Tippi Hedren claims in her forthcoming memoir, Tippi, that she was sexually assaulted and harassed by Alfred Hitchcock in the 1960s.
The legendary actress, 86, alleges that the English director, who died in 1980, developed an obsession with her shortly after discovering and signing her to a five-year movie contract, according to memoir excerpts obtained by the New York Post.
At the age of 31, Hedren moved from New York City to Los Angeles following her divorce from actor Peter Griffith, with whom she shared daughter and famed actress Melanie Griffith. In L.A., Hitchcock discovered Hedren in a TV commercial for a meal-replacement shake, tracked her down and signed her to a movie contract, which included the starring role in 1963’s The Birds.
According to the former model, the filmmaker warned her Birds castmates (including star Rod Taylor) not to “touch The Girl” or even talk to her. Hedren writes in the memoir that every time Hitchcock spotted her talking with another man, he became “icy” and “petulant,” giving her an “expressionless, unwavering stare … even if he was talking to a group of people on the other side of the soundstage.”

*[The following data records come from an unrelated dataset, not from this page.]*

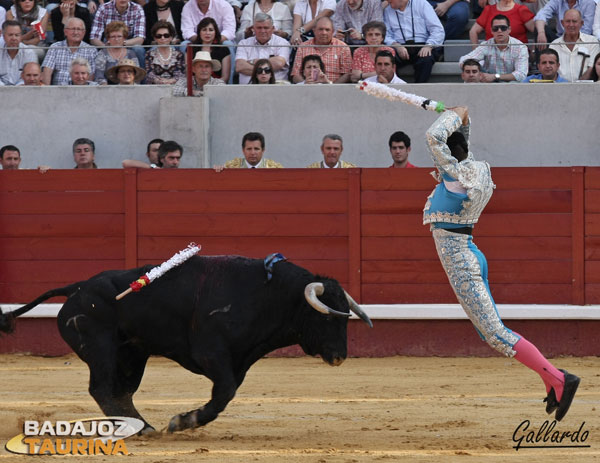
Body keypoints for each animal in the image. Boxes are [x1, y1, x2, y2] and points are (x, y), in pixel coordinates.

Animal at [0, 256, 372, 434]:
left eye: (346, 318)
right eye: (327, 318)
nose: (340, 356)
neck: (269, 294)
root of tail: (76, 287)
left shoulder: (237, 361)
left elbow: (225, 393)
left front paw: (182, 421)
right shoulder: (212, 353)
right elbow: (224, 393)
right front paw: (183, 421)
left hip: (132, 354)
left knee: (121, 392)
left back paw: (143, 427)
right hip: (101, 349)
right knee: (102, 389)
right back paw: (142, 430)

Per the book, Hitchcock (who was married to Alma Reville) also allegedly made several advances toward Hedren. In Tippi, she claims that he often asked his driver to drive past her home, had her handwriting analyzed, asked her to “touch him” and tried to kiss her in the back of his limousine.
“It was an awful, awful moment,” she writes in the book, adding that she didn’t tell anyone at the time because “sexual harassment and stalking were terms that didn’t exist” in the 1960s.
A year after The Birds, the Hollywood icon worked on her second and final film with Hitchcock, Marnie. Hedren writes that the inappropriate behavior continued on set, where she claims Hitchcock installed a secret door that connected his office with her dressing room.
“It was sexual, it was perverse,” she writes of the time he allegedly touched her inside her dressing room. “The harder I fought him, the more aggressive he became.”
Tippi hits bookstores on Tuesday, November 1.